With Esther/Vicki's talents as the driving engine for the whole movie, A Star Is Born does trade pretty heavily on Garland's star power, but it's never just red meat for the fans. The single most obvious "Look at Judy!" gesture in the film is the "Born in a Trunk" number that takes us to the intermission (not directed by Cukor, incidentally; he'd already left for his next project before all of the musical numbers were complete); it's something like 20 minutes long, and it makes no more sense in the narrative of the film than the "Broadway Melody" ballet in Singin' in the Rain. For that matter, it doesn't even appear that it makes much sense in the content of the Vicki Lester scene for which it was ostensibly filmed. But see what I said above in re: Hollywood bunk. Sometimes you just need a great show done up by a great trouper, and "Born in a Trunk", a long tribute to the indefatigable souls of the American theater, is 100% that. Even this isn't just a Garland showcase, though: she's making very clear decisions about how she'd play the numbers, how Esther would play the numbers, and even how Esther would have her own character play the numbers. And proceeds to sock us in the face with nonstop singing, some very fine dancing, a couple of extraordinary minimalist sets - the elevator full of male mannequins in suits and a red-white-black emptiness around them is an uncommonly striking image - and give us a real great time at the movies, whether we're watching A Star Is Born or we're inside of it, watching the film inside the film.

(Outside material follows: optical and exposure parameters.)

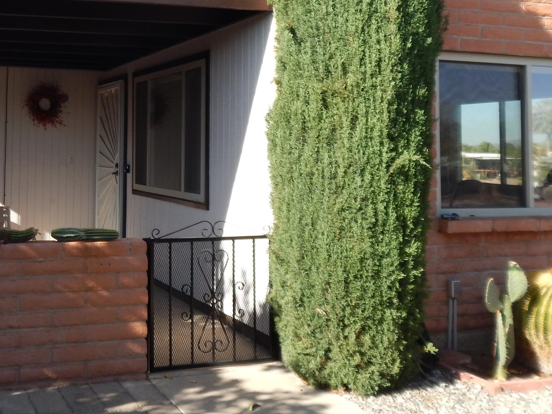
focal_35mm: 43
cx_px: 100
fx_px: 686
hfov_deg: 41.7
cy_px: 123
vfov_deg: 33.1
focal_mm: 4
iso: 125
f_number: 3
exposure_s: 1/640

But anyway, like I said, it's not all Garland. Hell, the main character arc isn't even really Esther's: it's Norman coming to grips with the fact that he has made horrible choices, nobody is to blame for his sorry lot but himself, and he's in the process of destroying his beloved wife - the only thing in his life that turned out as well as he hoped it would - along with him. And so he must decide what to do about that. Mason is terrific in the role, playing a particularly scary kind of drunkenness, all the more so since he's so giddy with delight as he makes an ass of himself and terrifies those around him. He's even better when Norman is sober, delighting in the splendid actor and singer Esther is becoming - watching him watching Garland belting her brains out is entirely captivating in its own odd way, and letting a sense of guilt and self-hate crawl up his face like a storm rolling in. When he tries to turn Esther away, citing his fear of hurting her, it's not just posturing - he knows that this will not end well, and he can't help himself. And for her part, Garland makes it clear that Esther knows that Norman is a drunk and it will take more than the proverbial love of good woman to save him, if indeed anything in this world can.

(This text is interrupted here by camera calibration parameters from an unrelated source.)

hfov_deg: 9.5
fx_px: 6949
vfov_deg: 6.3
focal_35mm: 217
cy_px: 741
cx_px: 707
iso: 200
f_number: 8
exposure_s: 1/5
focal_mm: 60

The filmmaking generally isn't show, outside of the numbers, but Cukor and his crew do exactly the right amount of work to frame the character drama for greatest effect: weirdly, given how prosaic most of the settings are, this is one of the earliest films to use the disorientingly wide CinemaScope frame to good effect. Sometimes its putting it to its proper use, filming busy crowd scenes and the enormous beehive of activity that is a movie set. Sometimes the film uses negative space to great effect, like when it pairs the two lovers in the center of a bleak, empty, white stage during Norman's breakdown at the Oscars; or when Esther looks trapped and isolated in the alien world of film soundstages.

Everything about the film is simply, elegantly achieved: Cukor was a great film director and never one to be particular fussed with anything more than serving the story and actors as best he could. Other than Garland's own force of personality, nothing is actively showy in A Star Is Born, with even its biggest production numbers treated in a sensible, no-nonsense way - nothing like if the film had been made at MGM, but then MGM's musicals were not, generally speaking, also severe character dramas. This is, in all its relatively stripped-down, direct way, the best version of the material it could be, leaving it a wholly absorbing, bombastically entertaining, and deeply heartbreaking tribute to the men and women and industry whose job is telling lies for our entertainment, as well as the hard, cold truth that those lies exist to overcome.